**Try it**
Going from the top of the listing below to the line that holds "5. **Subtítulo (linha", reproduce each line exactly; no pictures.

**Records to process**
■ ■ ■ ■
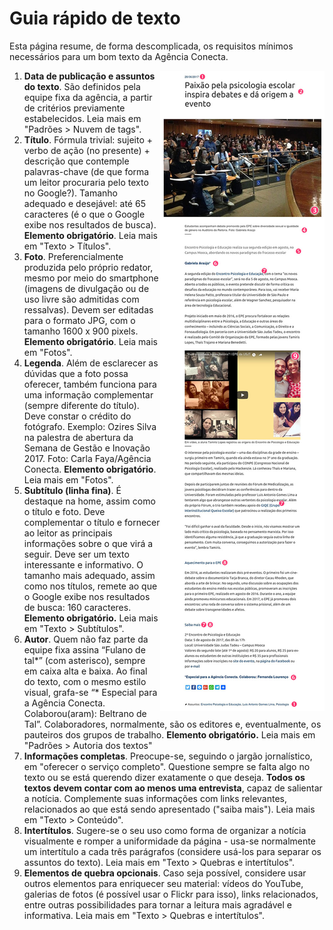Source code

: # Guia rápido de texto

Esta página resume, de forma descomplicada, os requisitos mínimos necessários para um bom texto da Agência Conecta.

<img src="/assets/exemplo_texto.jpg" align="right">

1. **Data de publicação e assuntos do texto**. São definidos pela equipe fixa da agência, a partir de critérios previamente estabelecidos. Leia mais em "Padrões > Nuvem de tags".
2. **Título**. Fórmula trivial: sujeito + verbo de ação (no presente) + descrição que contemple palavras-chave (de que forma um leitor procuraria pelo texto no Google?). Tamanho adequado e desejável: até 65 caracteres (é o que o Google exibe nos resultados de busca). **Elemento obrigatório**. Leia mais em "Texto > Títulos".
3. **Foto**. Preferencialmente produzida pelo próprio redator, mesmo por meio do smartphone (imagens de divulgação ou de uso livre são admitidas com ressalvas). Devem ser editadas para o formato JPG, com o tamanho 1600 x 900 pixels. **Elemento obrigatório**. Leia mais em "Fotos".
4. **Legenda**. Além de esclarecer as dúvidas que a foto possa oferecer, também funciona para uma informação complementar (sempre diferente do título). Deve constar o crédito do fotógrafo. Exemplo: Ozires Silva na palestra de abertura da Semana de Gestão e Inovação 2017. Foto: Carla Faya/Agência Conecta. **Elemento obrigatório**. Leia mais em "Fotos".
5. **Subtítulo (linha fina)**. É destaque na home, assim como o título e foto. Deve complementar o título e fornecer ao leitor as principais informações sobre o que virá a seguir. Deve ser um texto interessante e informativo. O tamanho mais adequado, assim como nos títulos, remete ao que o Google exibe nos resultados de busca: 160 caracteres. **Elemento obrigatório.** Leia mais em  "Texto > Subtítulos".
6. **Autor**. Quem não faz parte da equipe fixa assina “Fulano de tal\*” (com asterisco), sempre em caixa alta e baixa. Ao final do texto, com o mesmo estilo visual, grafa-se “\* Especial para a Agência Conecta. Colaborou(aram): Beltrano de Tal”. Colaboradores, normalmente, são os editores e, eventualmente, os pauteiros dos grupos de trabalho. **Elemento obrigatório.**  Leia mais em "Padrões > Autoria dos textos"
7. **Informações completas**. Preocupe-se, seguindo o jargão jornalístico, em "oferecer o serviço completo". Questione sempre se falta algo no texto ou se está querendo dizer exatamente o que deseja. **Todos os textos devem contar com ao menos uma entrevista**, capaz de salientar a notícia. Complemente suas informações com links relevantes, relacionados ao que está sendo apresentado ("saiba mais"). Leia mais em "Texto > Conteúdo".
8. **Intertítulos**. Sugere-se o seu uso como forma de organizar a notícia visualmente e romper a uniformidade da página - usa-se normalmente um intertítulo a cada três parágrafos (considere usá-los para separar os assuntos do texto). Leia mais em "Texto > Quebras e intertítulos".
9. **Elementos de quebra opcionais**. Caso seja possível, considere usar outros elementos para enriquecer seu material: vídeos do YouTube, galerias de fotos (é possível usar o Flickr para isso), links relacionados, entre outras possibilidades para tornar a leitura mais agradável e informativa. Leia mais em "Texto > Quebras e intertítulos".
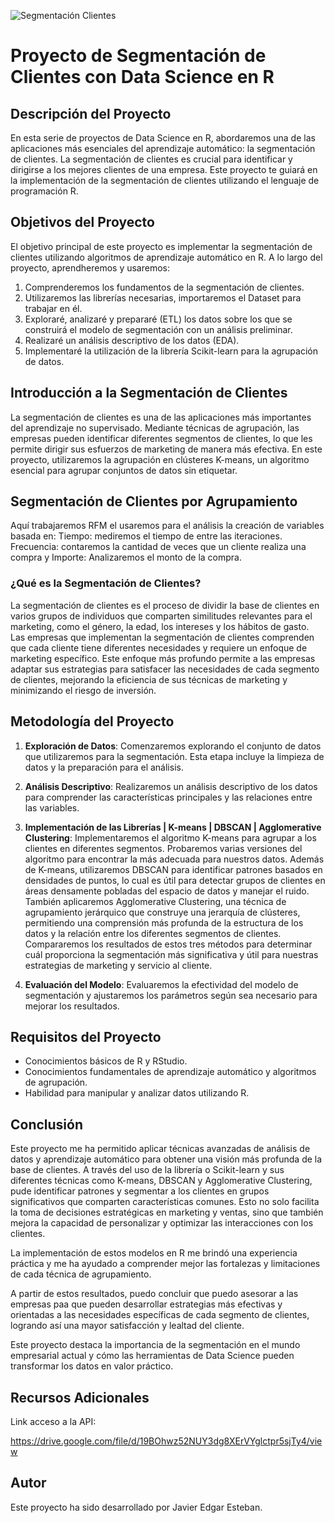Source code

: ![Segmentación Clientes](https://github.com/JavierEdgarEsteban77/Segmentaci-n-de-Clientes-usando-Machine-Learning/assets/86074229/d9e5d926-333b-4c87-9931-f7099ccaaecd)

# Proyecto de Segmentación de Clientes con Data Science en R

## Descripción del Proyecto

En esta serie de proyectos de Data Science en R, abordaremos una de las aplicaciones más esenciales del aprendizaje automático: la segmentación de clientes. La segmentación de clientes es crucial para identificar y dirigirse a los mejores clientes de una empresa. Este proyecto te guiará en la implementación de la segmentación de clientes utilizando el lenguaje de programación R.

## Objetivos del Proyecto

El objetivo principal de este proyecto es implementar la segmentación de clientes utilizando algoritmos de aprendizaje automático en R. A lo largo del proyecto, aprendheremos y usaremos:

1. Comprenderemos los fundamentos de la segmentación de clientes.
2. Utilizaremos las librerías necesarias, importaremos el Dataset para trabajar en él.
3. Exploraré, analizaré y prepararé (ETL) los datos sobre los que se construirá el modelo de segmentación con un análisis preliminar.
4. Realizaré un análisis descriptivo de los datos (EDA).
5. Implementaré la utilización de la librería Scikit-learn para la agrupación de datos.

## Introducción a la Segmentación de Clientes

La segmentación de clientes es una de las aplicaciones más importantes del aprendizaje no supervisado. Mediante técnicas de agrupación, las empresas pueden identificar diferentes segmentos de clientes, lo que les permite dirigir sus esfuerzos de marketing de manera más efectiva. En este proyecto, utilizaremos la agrupación en clústeres K-means, un algoritmo esencial para agrupar conjuntos de datos sin etiquetar.

## Segmentación de Clientes por Agrupamiento

Aquí trabajaremos RFM el usaremos para el análisis la creación de variables basada en:
   Tiempo: mediremos el tiempo de entre las iteraciones.
   Frecuencia: contaremos la cantidad de veces que un cliente realiza una compra y
   Importe: Analizaremos el monto de la compra.

### ¿Qué es la Segmentación de Clientes?

La segmentación de clientes es el proceso de dividir la base de clientes en varios grupos de individuos que comparten similitudes relevantes para el marketing, como el género, la edad, los intereses y los hábitos de gasto. Las empresas que implementan la segmentación de clientes comprenden que cada cliente tiene diferentes necesidades y requiere un enfoque de marketing específico. Este enfoque más profundo permite a las empresas adaptar sus estrategias para satisfacer las necesidades de cada segmento de clientes, mejorando la eficiencia de sus técnicas de marketing y minimizando el riesgo de inversión.

## Metodología del Proyecto

1. **Exploración de Datos**: Comenzaremos explorando el conjunto de datos que utilizaremos para la segmentación. Esta etapa incluye la limpieza de datos y la preparación para el análisis.
   
2. **Análisis Descriptivo**: Realizaremos un análisis descriptivo de los datos para comprender las características principales y las relaciones entre las variables.

3. **Implementación de las Librerías | K-means | DBSCAN | Agglomerative Clustering**: Implementaremos el algoritmo K-means para agrupar a los clientes en diferentes segmentos. Probaremos varias versiones del algoritmo para encontrar la más adecuada para nuestros datos. Además de K-means, utilizaremos DBSCAN para identificar patrones basados en densidades de puntos, lo cual es útil para detectar grupos de clientes en áreas densamente pobladas del espacio de datos y manejar el ruido. También aplicaremos Agglomerative Clustering, una técnica de agrupamiento jerárquico que construye una jerarquía de clústeres, permitiendo una comprensión más profunda de la estructura de los datos y la relación entre los diferentes segmentos de clientes. Compararemos los resultados de estos tres métodos para determinar cuál proporciona la segmentación más significativa y útil para nuestras estrategias de marketing y servicio al cliente.

4. **Evaluación del Modelo**: Evaluaremos la efectividad del modelo de segmentación y ajustaremos los parámetros según sea necesario para mejorar los resultados.

## Requisitos del Proyecto

- Conocimientos básicos de R y RStudio.
- Conocimientos fundamentales de aprendizaje automático y algoritmos de agrupación.
- Habilidad para manipular y analizar datos utilizando R.

## Conclusión

Este proyecto me ha permitido aplicar técnicas avanzadas de análisis de datos y aprendizaje automático para obtener una visión más profunda de la base de clientes. A través del uso de la librería o	Scikit-learn y sus diferentes técnicas como K-means, DBSCAN y Agglomerative Clustering, pude identificar patrones y segmentar a los clientes en grupos significativos que comparten características comunes. Esto no solo facilita la toma de decisiones estratégicas en marketing y ventas, sino que también mejora la capacidad de personalizar y optimizar las interacciones con los clientes.

La implementación de estos modelos en R me brindó una experiencia práctica y me ha ayudado a comprender mejor las fortalezas y limitaciones de cada técnica de agrupamiento. 

A partir de estos resultados, puedo concluir que puedo asesorar a las empresas paa que pueden desarrollar estrategias más efectivas y orientadas a las necesidades específicas de cada segmento de clientes, logrando así una mayor satisfacción y lealtad del cliente. 

Este proyecto destaca la importancia de la segmentación en el mundo empresarial actual y cómo las herramientas de Data Science pueden transformar los datos en valor práctico.

## Recursos Adicionales

Link acceso a la API:

https://drive.google.com/file/d/19BOhwz52NUY3dg8XErVYglctpr5sjTy4/view

## Autor

Este proyecto ha sido desarrollado por Javier Edgar Esteban.
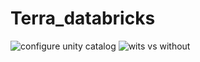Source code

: # Terra_databricks

![configure unity catalog](https://github.com/Ankit-Kumar-99/Terra_databricks/assets/101041223/0bb73da2-64ce-4114-bb37-61f33ced9e3e)
![wits vs  without ](https://github.com/Ankit-Kumar-99/Terra_databricks/assets/101041223/bef9cf06-a470-4f2b-b26c-273004c7cadc)
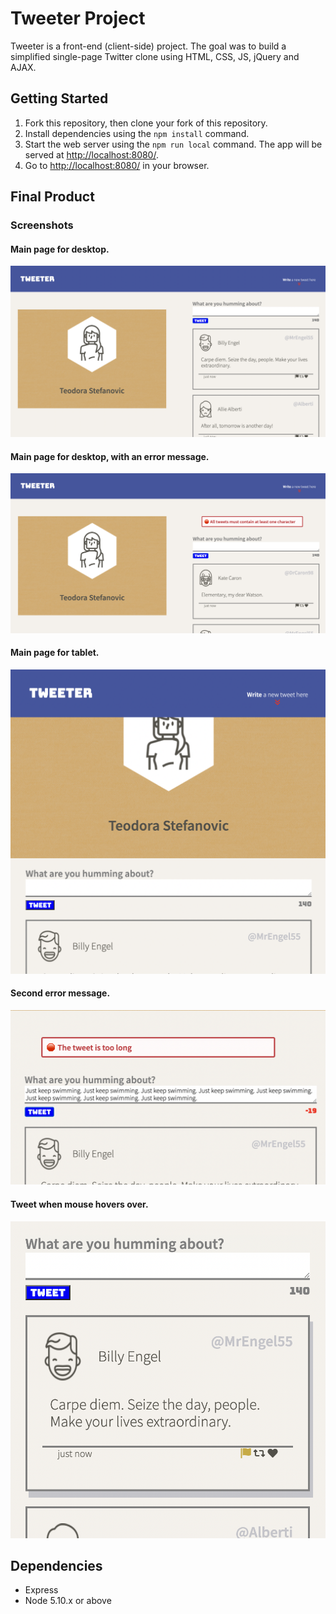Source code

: # Tweeter Project

Tweeter is a front-end (client-side) project. The goal was to build a simplified single-page Twitter clone using HTML, CSS, JS, jQuery and AJAX.


## Getting Started

1. Fork this repository, then clone your fork of this repository.
2. Install dependencies using the `npm install` command.
3. Start the web server using the `npm run local` command. The app will be served at <http://localhost:8080/>.
4. Go to <http://localhost:8080/> in your browser.


## Final Product

### Screenshots 

#### Main page for desktop.
!["Main page for desktop"](https://github.com/Ralenac/tweeter/blob/master/docs/screenshot-main-page-desktop.png)

#### Main page for desktop, with an error message.
!["Main page for desktop, with an error message."](https://github.com/Ralenac/tweeter/blob/master/docs/screenshot-main-page-error.png)

#### Main page for tablet.
!["Main page for tablet"](https://github.com/Ralenac/tweeter/blob/master/docs/screenshot-main-page-tablet.png)

#### Second error message.
!["Second error message"](https://github.com/Ralenac/tweeter/blob/master/docs/screenshot-second-error.png)

#### Tweet when mouse hovers over.
!["Tweet when mouse hovers over"](https://github.com/Ralenac/tweeter/blob/master/docs/screenshot-hover.png)

## Dependencies

- Express
- Node 5.10.x or above
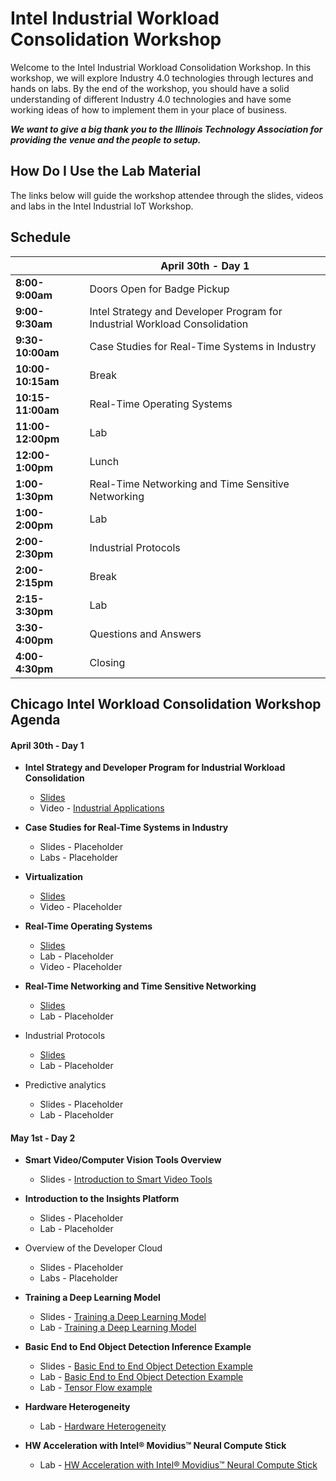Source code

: # Intel Industrial Workload Consolidation Workshop

Welcome to the Intel Industrial Workload Consolidation Workshop. In this workshop, we will explore Industry 4.0 technologies through lectures and hands on labs. By the end of the workshop, you should have a solid understanding of different Industry 4.0 technologies and have some working ideas of how to implement them in your place of business.

***We want to give a big thank you to the Illinois Technology Association for providing the venue and the people to setup.***

## How Do I Use the Lab Material

The links below will guide the workshop attendee through the slides, videos and labs in the Intel Industrial IoT Workshop.

## Schedule
||April 30th - Day 1|
|---|---|
|**8:00-9:00am**|Doors Open for Badge Pickup |
| **9:00-9:30am**|Intel Strategy and Developer Program for Industrial Workload Consolidation  |
| **9:30-10:00am**|Case Studies for Real-Time Systems in Industry|
| **10:00-10:15am**|Break|
| **10:15-11:00am**|Real-Time Operating Systems|
| **11:00-12:00pm**|Lab|
| **12:00-1:00pm**|Lunch|
| **1:00-1:30pm**|Real-Time Networking and Time Sensitive Networking|
| **1:00-2:00pm**|Lab|
| **2:00-2:30pm**|Industrial Protocols|
| **2:00-2:15pm**|Break|
| **2:15-3:30pm**|Lab|
| **3:30-4:00pm**|Questions and Answers|
| **4:00-4:30pm**|Closing|




## Chicago Intel Workload Consolidation Workshop Agenda
#### April 30th - Day 1
* **Intel Strategy and Developer Program for Industrial Workload Consolidation**
  - [Slides](./presentations/01-Intel-Developer-Program-and-Industrial-IoT-Strategy.pdf)
  - Video - [Industrial Applications](https://www.intel.com/content/www/us/en/industrial-automation/overview.html)

* **Case Studies for Real-Time Systems in Industry**
  - Slides - Placeholder
  - Labs - Placeholder

* **Virtualization**
  - [Slides](./presentations/02-Virtualization.pdf)
  - Video - Placeholder

* **Real-Time Operating Systems**
  - [Slides](./presentations/03-Real-Time-Systems.pdf)
  - Lab - Placeholder
  - Video - Placeholder

* **Real-Time Networking and Time Sensitive Networking**
  - [Slides](./presentations/04-Time-Sensitive-Networking.pdf)
  - Lab - Placeholder

* Industrial Protocols
  - [Slides](./presentations/05-Industrial-Protocols.pdf)
  - Lab - Placeholder

* Predictive analytics
    - Slides - Placeholder
    - Lab - Placeholder

#### May 1st - Day 2

  * **Smart Video/Computer Vision Tools Overview**
    - Slides - [Introduction to Smart Video Tools](https://github.com/intel-iot-devkit/smart-video-workshop/presentations/01-Introduction-to-Intel-Smart-Video-Tools.pdf)

  * **Introduction to the Insights Platform**
    - Slides - Placeholder
    - Lab - Placeholder

  * Overview of the Developer Cloud
    - Slides - Placeholder
    - Labs - Placeholder

  * **Training a Deep Learning Model**
    - Slides - [Training a Deep Learning Model](https://github.com/intel-iot-devkit/smart-video-workshop/presentations/DL_training_model.pdf)
    - Lab - [Training a Deep Learning Model](https://github.com/intel-iot-devkit/smart-video-workshop/dl-model-training/README.md)

  * **Basic End to End Object Detection Inference Example**
    - Slides - [Basic End to End Object Detection Example](https://github.com/intel-iot-devkit/smart-video-workshop/presentations/02-03_Basic-End-to-End-Object-Detection-Example.pdf)
    - Lab - [Basic End to End Object Detection Example](https://github.com/intel-iot-devkit/smart-video-workshop/object-detection/README.md)
    - Lab - [Tensor Flow example](https://github.com/intel-iot-devkit/smart-video-workshop/advanced-video-analytics/tensor_flow.md)

  * **Hardware Heterogeneity**
    - Lab - [Hardware Heterogeneity](https://github.com/intel-iot-devkit/smart-video-workshop/hardware-heterogeneity/README.md)

  * **HW Acceleration with Intel® Movidius™ Neural Compute Stick**
    - Lab - [HW Acceleration with Intel® Movidius™ Neural Compute Stick](https://github.com/intel-iot-devkit/smart-video-workshop/HW-Acceleration-with-Movidious-NCS/README.md)
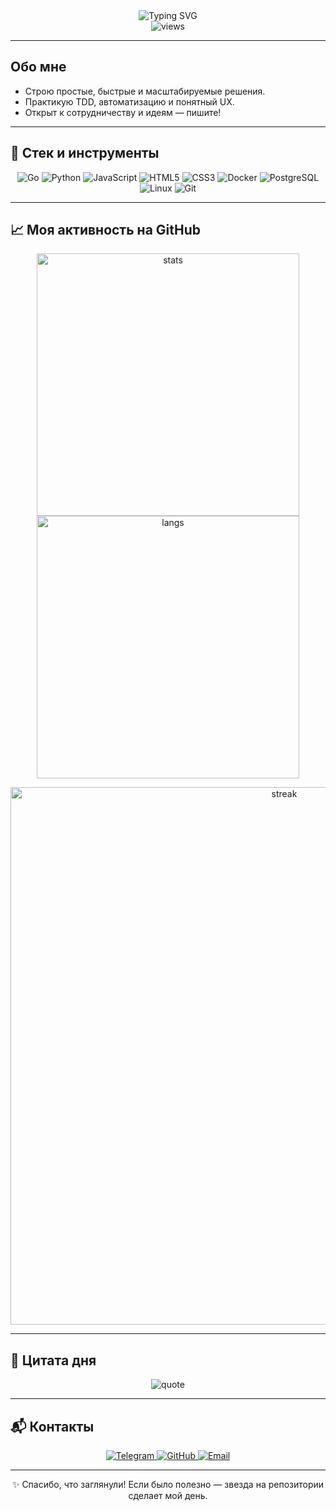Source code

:<div align="center">

  <img src="https://readme-typing-svg.demolab.com?font=Inter&size=28&pause=1200&color=2E3A59&center=true&vCenter=true&width=820&lines=Привет%2C+я+Макс+👋;Делаю+понятные+и+полезные+сервисы;Люблю+чистую+архитектуру+и+автоматизацию" alt="Typing SVG" />

  <br/>
  <img src="https://komarev.com/ghpvc/?username=MaksymLeiber&style=flat-square&color=2e3a59" alt="views" />

</div>

<hr/>

## Обо мне

- Строю простые, быстрые и масштабируемые решения.
- Практикую TDD, автоматизацию и понятный UX.
- Открыт к сотрудничеству и идеям — пишите!

<hr/>

## 🧰 Стек и инструменты

<p align="center">
  <img src="https://img.shields.io/badge/Go-00ADD8?style=for-the-badge&logo=go&logoColor=white" alt="Go" />
  <img src="https://img.shields.io/badge/Python-3776AB?style=for-the-badge&logo=python&logoColor=white" alt="Python" />
  <img src="https://img.shields.io/badge/JavaScript-F7DF1E?style=for-the-badge&logo=javascript&logoColor=000" alt="JavaScript" />
  <img src="https://img.shields.io/badge/HTML5-E34F26?style=for-the-badge&logo=html5&logoColor=white" alt="HTML5" />
  <img src="https://img.shields.io/badge/CSS3-1572B6?style=for-the-badge&logo=css3&logoColor=white" alt="CSS3" />
  <img src="https://img.shields.io/badge/Docker-2496ED?style=for-the-badge&logo=docker&logoColor=white" alt="Docker" />
  <img src="https://img.shields.io/badge/PostgreSQL-4169E1?style=for-the-badge&logo=postgresql&logoColor=white" alt="PostgreSQL" />
  <img src="https://img.shields.io/badge/Linux-FCC624?style=for-the-badge&logo=linux&logoColor=000" alt="Linux" />
  <img src="https://img.shields.io/badge/Git-F05032?style=for-the-badge&logo=git&logoColor=white" alt="Git" />
</p>

<hr/>

## 📈 Моя активность на GitHub

<p align="center">
  <img src="https://github-readme-stats.vercel.app/api?username=MaksymLeiber&show_icons=true&hide_border=false&theme=default" width="420" alt="stats"/>
  <img src="https://github-readme-stats.vercel.app/api/top-langs/?username=MaksymLeiber&layout=compact&hide_border=false&theme=default" width="420" alt="langs"/>
</p>

<p align="center">
  <img src="https://streak-stats.demolab.com?user=MaksymLeiber&theme=github-light&hide_border=false" width="860" alt="streak"/>
</p>

<hr/>

## 🧠 Цитата дня

<p align="center">
  <img src="https://quotes-github-readme.vercel.app/api?type=horizontal&theme=light" alt="quote"/>
</p>

<hr/>

## 📬 Контакты

<p align="center">
  <a href="https://t.me/leiberpro" target="_blank">
    <img src="https://img.shields.io/badge/Telegram-229ED9?style=for-the-badge&logo=telegram&logoColor=white" alt="Telegram"/>
  </a>
  <a href="https://github.com/MaksymLeiber" target="_blank">
    <img src="https://img.shields.io/badge/GitHub-000000?style=for-the-badge&logo=github&logoColor=white" alt="GitHub"/>
  </a>
  <a href="mailto:max@example.com" target="_blank">
    <img src="https://img.shields.io/badge/Email-2E3A59?style=for-the-badge&logo=gmail&logoColor=white" alt="Email"/>
  </a>
</p>

<hr/>

<div align="center">
  ✨ Спасибо, что заглянули! Если было полезно — звезда на репозитории сделает мой день.
</div>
■ ■ ■ ■
**Response box**
Source code

: # Guia rápido de texto

Esta página resume, de forma descomplicada, os requisitos mínimos necessários para um bom texto da Agência Conecta.

<img src="/assets/exemplo_texto.jpg" align="right">

1. **Data de publicação e assuntos do texto**. São definidos pela equipe fixa da agência, a partir de critérios previamente estabelecidos. Leia mais em "Padrões > Nuvem de tags".
2. **Título**. Fórmula trivial: sujeito + verbo de ação (no presente) + descrição que contemple palavras-chave (de que forma um leitor procuraria pelo texto no Google?). Tamanho adequado e desejável: até 65 caracteres (é o que o Google exibe nos resultados de busca). **Elemento obrigatório**. Leia mais em "Texto > Títulos".
3. **Foto**. Preferencialmente produzida pelo próprio redator, mesmo por meio do smartphone (imagens de divulgação ou de uso livre são admitidas com ressalvas). Devem ser editadas para o formato JPG, com o tamanho 1600 x 900 pixels. **Elemento obrigatório**. Leia mais em "Fotos".
4. **Legenda**. Além de esclarecer as dúvidas que a foto possa oferecer, também funciona para uma informação complementar (sempre diferente do título). Deve constar o crédito do fotógrafo. Exemplo: Ozires Silva na palestra de abertura da Semana de Gestão e Inovação 2017. Foto: Carla Faya/Agência Conecta. **Elemento obrigatório**. Leia mais em "Fotos".
5. **Subtítulo (linha fina)**. É destaque na home, assim como o título e foto. Deve complementar o título e fornecer ao leitor as principais informações sobre o que virá a seguir. Deve ser um texto interessante e informativo. O tamanho mais adequado, assim como nos títulos, remete ao que o Google exibe nos resultados de busca: 160 caracteres. **Elemento obrigatório.** Leia mais em  "Texto > Subtítulos".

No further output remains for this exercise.